Job Title: Optical Engineer
Job No. 800
 
The National Solar Observatory has an immediate opening for an Optical 
Engineer to participate in the design and construction of the Advanced 
Technology Solar Telescope.  The successful applicant will have a degree in 
optics, preferably a masters or Ph.D., or equivalent experience, and excellent 
formal analytical and mathematical capabilities.  Preference will be given to 
applicants with prior experience designing and modeling the performance of 
astronomical telescopes and wavefront control systems. This could include 
optical design (especially of off-axis systems), stray light analysis, 
component tolerancing, wave propagation, adaptive optics, and other 
performance-modeling tasks.

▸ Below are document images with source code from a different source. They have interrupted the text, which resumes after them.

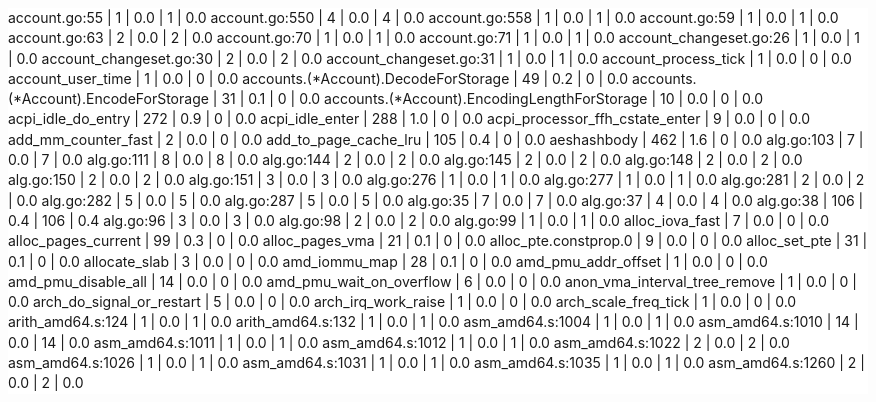 account.go:55                                     |      1 |   0.0 |    1 |   0.0
account.go:550                                    |      4 |   0.0 |    4 |   0.0
account.go:558                                    |      1 |   0.0 |    1 |   0.0
account.go:59                                     |      1 |   0.0 |    1 |   0.0
account.go:63                                     |      2 |   0.0 |    2 |   0.0
account.go:70                                     |      1 |   0.0 |    1 |   0.0
account.go:71                                     |      1 |   0.0 |    1 |   0.0
account_changeset.go:26                           |      1 |   0.0 |    1 |   0.0
account_changeset.go:30                           |      2 |   0.0 |    2 |   0.0
account_changeset.go:31                           |      1 |   0.0 |    1 |   0.0
account_process_tick                              |      1 |   0.0 |    0 |   0.0
account_user_time                                 |      1 |   0.0 |    0 |   0.0
accounts.(*Account).DecodeForStorage              |     49 |   0.2 |    0 |   0.0
accounts.(*Account).EncodeForStorage              |     31 |   0.1 |    0 |   0.0
accounts.(*Account).EncodingLengthForStorage      |     10 |   0.0 |    0 |   0.0
acpi_idle_do_entry                                |    272 |   0.9 |    0 |   0.0
acpi_idle_enter                                   |    288 |   1.0 |    0 |   0.0
acpi_processor_ffh_cstate_enter                   |      9 |   0.0 |    0 |   0.0
add_mm_counter_fast                               |      2 |   0.0 |    0 |   0.0
add_to_page_cache_lru                             |    105 |   0.4 |    0 |   0.0
aeshashbody                                       |    462 |   1.6 |    0 |   0.0
alg.go:103                                        |      7 |   0.0 |    7 |   0.0
alg.go:111                                        |      8 |   0.0 |    8 |   0.0
alg.go:144                                        |      2 |   0.0 |    2 |   0.0
alg.go:145                                        |      2 |   0.0 |    2 |   0.0
alg.go:148                                        |      2 |   0.0 |    2 |   0.0
alg.go:150                                        |      2 |   0.0 |    2 |   0.0
alg.go:151                                        |      3 |   0.0 |    3 |   0.0
alg.go:276                                        |      1 |   0.0 |    1 |   0.0
alg.go:277                                        |      1 |   0.0 |    1 |   0.0
alg.go:281                                        |      2 |   0.0 |    2 |   0.0
alg.go:282                                        |      5 |   0.0 |    5 |   0.0
alg.go:287                                        |      5 |   0.0 |    5 |   0.0
alg.go:35                                         |      7 |   0.0 |    7 |   0.0
alg.go:37                                         |      4 |   0.0 |    4 |   0.0
alg.go:38                                         |    106 |   0.4 |  106 |   0.4
alg.go:96                                         |      3 |   0.0 |    3 |   0.0
alg.go:98                                         |      2 |   0.0 |    2 |   0.0
alg.go:99                                         |      1 |   0.0 |    1 |   0.0
alloc_iova_fast                                   |      7 |   0.0 |    0 |   0.0
alloc_pages_current                               |     99 |   0.3 |    0 |   0.0
alloc_pages_vma                                   |     21 |   0.1 |    0 |   0.0
alloc_pte.constprop.0                             |      9 |   0.0 |    0 |   0.0
alloc_set_pte                                     |     31 |   0.1 |    0 |   0.0
allocate_slab                                     |      3 |   0.0 |    0 |   0.0
amd_iommu_map                                     |     28 |   0.1 |    0 |   0.0
amd_pmu_addr_offset                               |      1 |   0.0 |    0 |   0.0
amd_pmu_disable_all                               |     14 |   0.0 |    0 |   0.0
amd_pmu_wait_on_overflow                          |      6 |   0.0 |    0 |   0.0
anon_vma_interval_tree_remove                     |      1 |   0.0 |    0 |   0.0
arch_do_signal_or_restart                         |      5 |   0.0 |    0 |   0.0
arch_irq_work_raise                               |      1 |   0.0 |    0 |   0.0
arch_scale_freq_tick                              |      1 |   0.0 |    0 |   0.0
arith_amd64.s:124                                 |      1 |   0.0 |    1 |   0.0
arith_amd64.s:132                                 |      1 |   0.0 |    1 |   0.0
asm_amd64.s:1004                                  |      1 |   0.0 |    1 |   0.0
asm_amd64.s:1010                                  |     14 |   0.0 |   14 |   0.0
asm_amd64.s:1011                                  |      1 |   0.0 |    1 |   0.0
asm_amd64.s:1012                                  |      1 |   0.0 |    1 |   0.0
asm_amd64.s:1022                                  |      2 |   0.0 |    2 |   0.0
asm_amd64.s:1026                                  |      1 |   0.0 |    1 |   0.0
asm_amd64.s:1031                                  |      1 |   0.0 |    1 |   0.0
asm_amd64.s:1035                                  |      1 |   0.0 |    1 |   0.0
asm_amd64.s:1260                                  |      2 |   0.0 |    2 |   0.0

Experience with ZEMAX or similar optical-design 
software is required. Familiarity with analysis codes such as MATLAB or IDL is 
a plus.
 
Further information about the project is available at http://atst.nso.edu/.
 
Applicants should send an electronic resume (preferred) by August 8, 2006 with 
the names of at least three references.
 
NOAO offers an excellent compensation package including vacation, 
comprehensive insurance and retirement benefits, and competitive salary.
 
Please apply electronically to:  hrnoaonoao.edu (preferred) or mail to the 
address given below.
 
Make reference to the Job Title & Job Number when applying.

Send resume to:
Human Resources Office
National Optical Astronomy Observatory
P.O. Box 26732
Tucson, Arizona 85726-6732
Email: hrnoaonoao.edu
FAX: 520-318-8494

NOAO and NSO are affirmative action and equal employment opportunity employers.
Preference granted to qualified Native Americans living on or near the Tohono 
O'Odham reservation.

NOAO and NSO foster a diverse research environment. Women and candidates from 
under represented minorities are particularly encouraged to apply.